If At First You Don’t Succeed, Lie, Lie Again

The House is debating the American Recovery and Reinvestment Act on the floor as I write this. And the conservative minority is employing the same tactics that have led them into the minority: failed ideas wrapped in fresh lies.

The big lie/talking point being repeated on the floor is that their own alternative economic plan “will create 6.2 million new American jobs over the next two years, according to a methodology used by President Obama’s own nominee as Chair of the White House Council of Economic Advisors, Dr. Christina Romer.”

For the past month, conservatives have been distorting and misapplying Romer’s 1994 economic paper to claim that tax cuts offer a huge “multiplier” effect for the economy, and public investment offers nothing. Of course, the conservative claims have been repeatedly debunked, most prominently this past Sunday by Nobel Laureate Paul Krugman on ABC’s This Week, but also by Brad DeLong and Nate Silver

But being debunked hasn’t ever stopped conservatives before. So they released an alternative plan that is all tax cuts, no public investment, then used their fictional Romer formula to calculate it would create 6.2 million jobs.

BREAKING NEWS (RealityBurg, ObviousLand): We just spent eight years trying to create jobs and grow the economy with only tax cuts and no public investment. It was a colossal flop, no matter how you interpret one aide’s academic paper from 15 years ago.

Of course, that was only one of the lies spluttered out during the course of debate.

Conservatives continue to employ the strategy as predicted by Marc Ambinder last month: “Think back to the (Bill-Clinton/Joe Biden!) crime bill of 1994, when Republicans rallied their base against the legislation by ridiculing a tiny part of it — proposals to expand midnight basketball leagues as a way of keeping kids off the streets and out of gangs. Watch for Republicans to settle on a handful of objectionable items and create the impression that the entire enterprise is suspect.”

That’s what the attacks against tiny slivers of the package — family planning services, re-sodding the National Mall, arts funding — are all about.

And facts rarely get in the way. I am still seeing conservative congresspeople whine on TV about re-sodding the National Mall, even though that has already been stripped from the bill (and would require hiring people and buying materials to do it.)
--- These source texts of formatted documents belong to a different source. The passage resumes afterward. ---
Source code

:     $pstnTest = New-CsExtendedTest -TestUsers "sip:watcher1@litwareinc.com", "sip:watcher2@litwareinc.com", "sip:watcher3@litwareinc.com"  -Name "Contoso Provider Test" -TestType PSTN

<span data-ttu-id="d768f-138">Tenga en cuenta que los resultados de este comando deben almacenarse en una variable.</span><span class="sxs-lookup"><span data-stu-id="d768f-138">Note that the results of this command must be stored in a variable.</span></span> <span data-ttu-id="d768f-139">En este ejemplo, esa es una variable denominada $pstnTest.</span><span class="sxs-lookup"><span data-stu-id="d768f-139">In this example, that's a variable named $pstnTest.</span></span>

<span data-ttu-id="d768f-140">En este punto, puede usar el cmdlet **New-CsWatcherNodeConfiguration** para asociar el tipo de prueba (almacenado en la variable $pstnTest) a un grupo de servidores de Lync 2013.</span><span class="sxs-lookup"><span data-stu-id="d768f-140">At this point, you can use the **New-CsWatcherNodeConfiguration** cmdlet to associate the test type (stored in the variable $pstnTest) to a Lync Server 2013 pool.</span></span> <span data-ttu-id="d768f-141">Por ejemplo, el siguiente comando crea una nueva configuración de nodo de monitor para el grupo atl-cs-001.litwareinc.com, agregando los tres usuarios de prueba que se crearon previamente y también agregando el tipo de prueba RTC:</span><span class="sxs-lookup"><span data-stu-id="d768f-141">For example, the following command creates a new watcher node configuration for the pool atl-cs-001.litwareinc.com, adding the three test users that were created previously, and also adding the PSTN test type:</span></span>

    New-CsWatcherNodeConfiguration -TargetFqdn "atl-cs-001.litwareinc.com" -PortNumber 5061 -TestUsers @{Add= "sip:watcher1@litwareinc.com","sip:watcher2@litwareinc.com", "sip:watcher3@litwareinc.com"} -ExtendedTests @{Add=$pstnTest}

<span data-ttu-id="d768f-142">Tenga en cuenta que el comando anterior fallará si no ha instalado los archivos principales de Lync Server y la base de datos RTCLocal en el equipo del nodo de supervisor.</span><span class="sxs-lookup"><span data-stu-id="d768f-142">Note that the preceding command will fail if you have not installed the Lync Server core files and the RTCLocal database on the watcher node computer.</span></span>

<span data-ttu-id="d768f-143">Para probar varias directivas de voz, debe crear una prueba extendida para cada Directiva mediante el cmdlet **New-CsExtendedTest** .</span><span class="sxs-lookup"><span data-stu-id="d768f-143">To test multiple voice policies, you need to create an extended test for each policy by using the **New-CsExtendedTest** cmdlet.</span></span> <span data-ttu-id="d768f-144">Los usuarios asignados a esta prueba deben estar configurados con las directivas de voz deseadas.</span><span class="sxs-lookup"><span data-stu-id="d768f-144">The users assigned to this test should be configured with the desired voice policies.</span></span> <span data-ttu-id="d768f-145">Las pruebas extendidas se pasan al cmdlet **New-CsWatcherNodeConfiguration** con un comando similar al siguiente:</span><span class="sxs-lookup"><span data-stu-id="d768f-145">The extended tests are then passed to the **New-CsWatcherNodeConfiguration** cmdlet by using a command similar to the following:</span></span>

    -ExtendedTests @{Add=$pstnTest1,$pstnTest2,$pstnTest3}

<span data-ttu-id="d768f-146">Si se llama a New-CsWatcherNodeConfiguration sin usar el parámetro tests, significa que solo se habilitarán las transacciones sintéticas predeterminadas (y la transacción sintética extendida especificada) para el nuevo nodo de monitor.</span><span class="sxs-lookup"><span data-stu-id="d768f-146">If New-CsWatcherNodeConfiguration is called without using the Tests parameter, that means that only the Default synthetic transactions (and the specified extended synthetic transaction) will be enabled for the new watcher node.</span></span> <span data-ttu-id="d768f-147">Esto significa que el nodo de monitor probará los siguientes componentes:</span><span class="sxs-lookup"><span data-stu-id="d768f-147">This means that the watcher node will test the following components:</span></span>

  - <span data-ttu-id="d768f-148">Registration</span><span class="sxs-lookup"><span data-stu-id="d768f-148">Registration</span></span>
Most importantly, McClatchy Newspapers put the criticisms in proper context: “House Republicans have lampooned some modest spending provisions in the package that have little to do with stimulating the economy, but those measures account for only a small portion of the money.”

Yet they desperately try it make it sound the entire bill is wasteful pork. GOP Rep. Paul Ryan claimed on the House floor that only “12 percent” of the bill in about creating jobs, and “the rest is spending.”

Where to begin with such idiocy?! First, it’s not relevant what percent is about creating jobs (though I certainly don’t take their number at face value), but how many jobs would be created or saved.

The Obama administration pegged it at 3 to 4 million jobs, which is in sync with the Congressional Budget Office’s high-end estimate of 3.6 million jobs by next year (though CBO notes that more skeptical economist predictions put the low-end estimate at 1.2 million jobs.)

And those jobs would be largely created by the spending, the investment in tangible projects that our crumbling neglected infrastructure is crying out for.

Second, the other large portions of the bill are not on pork, but education, unemployment benefits, other aid to state governments as well as tax cuts mostly geared to working families (apparently for conservatives, tax cuts don’t count unless they go to CEOs).

These initiatives are not necessarily designed to create jobs — a comprehensive economic strategy involves more than one thing! — but to forestall job and service cuts that would undermine federal stimulus, and give the squeezed, unemployed and impoverished funds to they can survive and keep money flowing in the overall economy.

It’s bottom-up stimulus, not more failed trickle-down nonsense.

There are fair arguments to be made against the plan. For example, there are respected economists concerned that the bill does not spend enough to move our $15 trillion economy.

But no one with any expertise and credibility is advocating another around of conservative tax cut rehash that amounts to, as my colleague Isaiah Poole put it, “used junk on eBay.”

Perhaps that’s why the past month of conservative nonsense has done nothing to move public opinion, which is strongly for President Obama and strongly for an economic recovery bill like Obama’s which is “a combination of tax cuts and transportation, education and energy projects.”

One Republican political operative worried that his party risks becoming “a talk-show party.” That’s what the conservative House minority has done to the party today.

Lies are the lubricant that keeps conservative talk radio cranking and the conservative diaspora detached from reality. But today’s reality is too stark for most to be ignored, which is why the continuation of a lie-based strategy is bound to keep conservatives mired in irrelevance.

UPDATE: And now it has passed the House, 244-188, without a single Republican vote. House conservatives have sent a clear signal to the nation: we are not renouncing our failures of the past, and we are not part of the solution you voted for. Good luck with that.